20 sept. 2017, 21:10

Une des raisons pour lesquelles j'affectionne le jazz de façon toute particulière, c'est que des personnalités s'y expriment plus librement, il me semble, que dans d'autres genres musicaux. Les instrumentistes ont beau jouer une pièce composée par un musicien donné, ils en sont également les créateurs. La composition est un canevas sur lequel chacun peut ajouter une couleur qui lui est propre. Le leader, lorsqu'il fait appel à un batteur plutôt qu'à un autre, à un trompettiste plutôt qu'à un autre, sait ce que ces musiciens précis peuvent apporter à ses compositions. Il ne choisit pas que des musiciens, il choisit des sensibilités.
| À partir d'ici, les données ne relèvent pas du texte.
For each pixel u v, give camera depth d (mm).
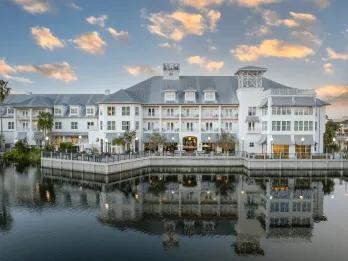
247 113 83000
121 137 77000
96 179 59594
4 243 29484
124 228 33438
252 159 67000
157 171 68062
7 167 72125
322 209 40500
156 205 41969
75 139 92625
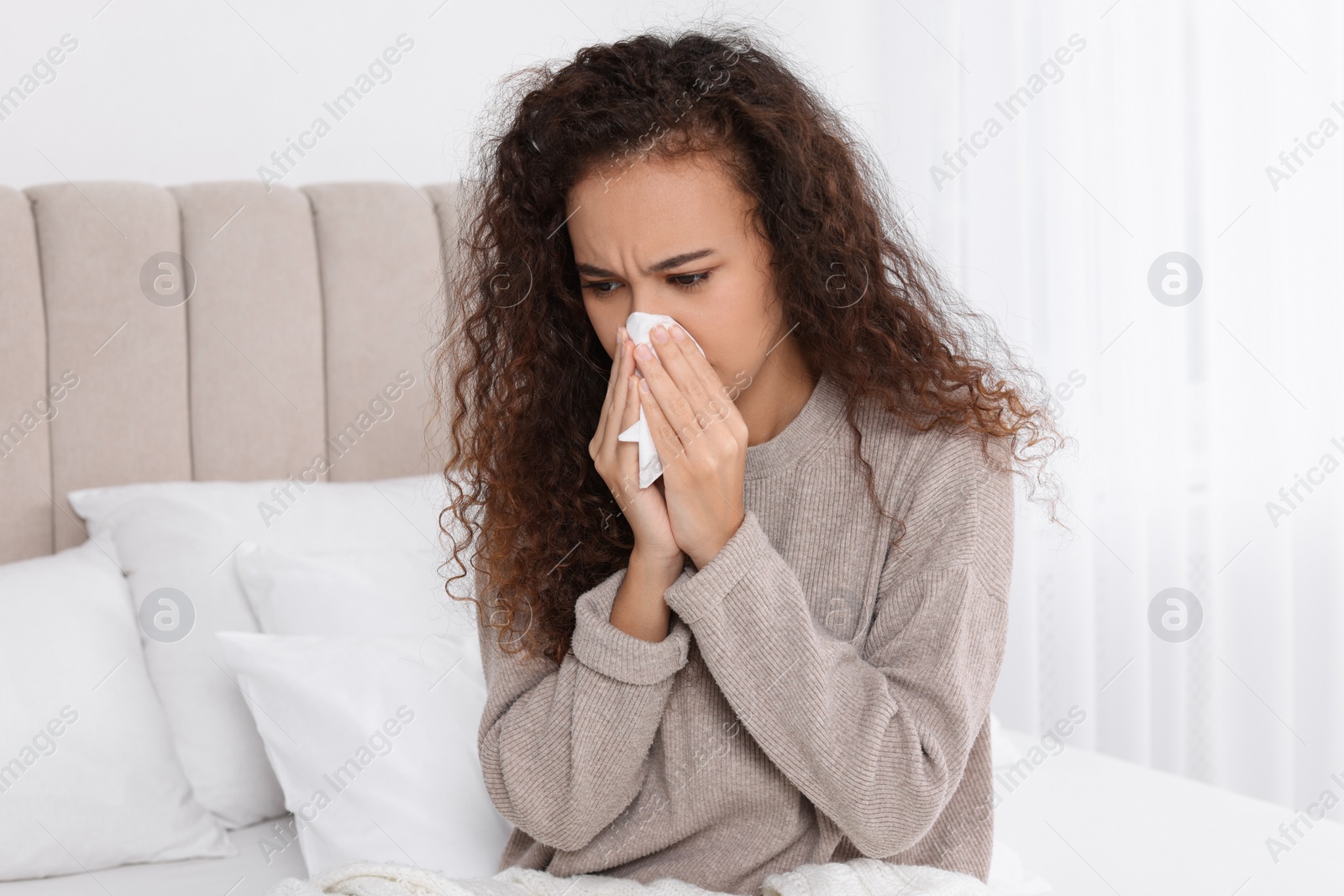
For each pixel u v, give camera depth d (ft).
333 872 3.28
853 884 3.19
Ce que je viens d'écrire peut s'appliquer à bien des styles musicaux, mais la place que l'improvisation tient dans le jazz fait que c'est encore plus vrai dans son cas. "Far from Over", le nouvel opus du pianiste Vijay Iyer en est une autre belle démonstration. Iyer aime varier les choses et nous présente souvent des projets assez différents de ceux qui les ont précédés. Dans les dernières années, nous avons eu de la musique en solo, en trio jazz (avec contrebasse et batterie), en trio indien (avec guitare et tablas), avec quatuor à cordes, en duo (très bel album avec Wadada Leo Smith). Cette fois-ci, il nous présente son sextet: claviers, basse, batterie, saxophone alto, saxophone ténor et trompette. Voyons un peu quels coloristes il est allé chercher pour l'aider à peindre sa nouvelle toile musicale.
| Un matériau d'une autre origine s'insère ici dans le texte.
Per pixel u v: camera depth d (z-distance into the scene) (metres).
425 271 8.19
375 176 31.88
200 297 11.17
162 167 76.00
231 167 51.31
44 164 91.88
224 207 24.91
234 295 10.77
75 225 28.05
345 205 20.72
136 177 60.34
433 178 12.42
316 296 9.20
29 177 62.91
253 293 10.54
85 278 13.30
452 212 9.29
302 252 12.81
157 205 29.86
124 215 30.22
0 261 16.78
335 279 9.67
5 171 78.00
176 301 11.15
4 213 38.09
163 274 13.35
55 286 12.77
Contrebassiste du trio de Vijay Iyer depuis plusieurs années, Stephan Crump a développé une très belle complicité avec le pianiste. Elle est palpable sur "Far from Over". On sent une connexion particulière entre les deux musiciens. Crump est surtout connu pour son travail avec Iyer mais il fait également partie de l'excellent duo Secret Keeper avec la guitariste Mary Halvorson. Il a également publié un album qui a reçu des critiques élogieuses avec Ingrid Laubrock et Cory Smythe cette année.
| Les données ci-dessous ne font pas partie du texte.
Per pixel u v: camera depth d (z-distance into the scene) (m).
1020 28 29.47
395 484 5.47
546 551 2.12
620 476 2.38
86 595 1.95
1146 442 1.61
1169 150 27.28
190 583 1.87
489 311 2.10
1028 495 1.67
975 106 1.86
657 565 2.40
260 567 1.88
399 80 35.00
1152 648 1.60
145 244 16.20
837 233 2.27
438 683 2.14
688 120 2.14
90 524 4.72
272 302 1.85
Tyshawn Sorey est une autre figure connue dans l'univers de Iyer. Il tient le rôle de batteur substitut quand les projets de Marcus Gilmore l'empêchent de tenir les baguettes dans le trio. Il a donc, lui aussi, une relation bien établie avec Iyer et Crump. C'est un batteur exceptionnel doté d'une solide virtuosité. Comme je le disais dans mon texte à propos de son dernier album, Sorey peut jouer des rythmiques très complexes à une vitesse hallucinante. Il est, encore une fois, impressionnant tout au long de "Far from Over". Son jeu marqué par la techno et le hip-hop apporte une touche de modernité sur l'album. Il vole rarement la vedette (sauf sur les morceaux "Down the Wire" et "Good on the Ground" où il prend les devant pour quelques instants), mais si on écoute avec un minimum d'attention ce qui se passe derrière les autres instruments, on risque d'avoir le tournis.

Le vétéran Graham Haynes, est à ma connaissance, un nouveau venu dans le petit monde du pianiste. Ce trompettiste a fait sa marque en étant - avec entre autres Steve Coleman - un des instigateur du mouvement musical m-base et en étant un des concepteurs importants du nu-jazz en mariant jazz, hip-hop et sonorités électroniques. Sa présence amène Iyer sur des territoires musicaux qu'il n'avait pas encore explorés. Avec leur petit côté funky, "Nope" et "Into Action" évoquent autant Herbie Hancock que Miles Davis. Puis, bercées par les vagues électroniques de Haynes, "End of The Tunnel" et "Wake" sont de superbes pièces atmosphériques qui ne ressemblent à pas grand chose de ce que Vijay Iyer avait fait auparavant.



Je ne connaissais pas le saxophoniste Mark Shim. Mes recherches me disent qu'il a joué avec le Mingus Big Band. Il est, en effet, animé par la même passion et le même feu que l'on retrouvait dans la musique du grand Charles. Je découvre-là un souffleur doué et intense. Il m'a surtout impressionné par ses performances enlevées sur la pièce titre et sur "Good on the Ground". Je vais devoir explorer le curriculum vitae de ce bouillant ténor plus en profondeur.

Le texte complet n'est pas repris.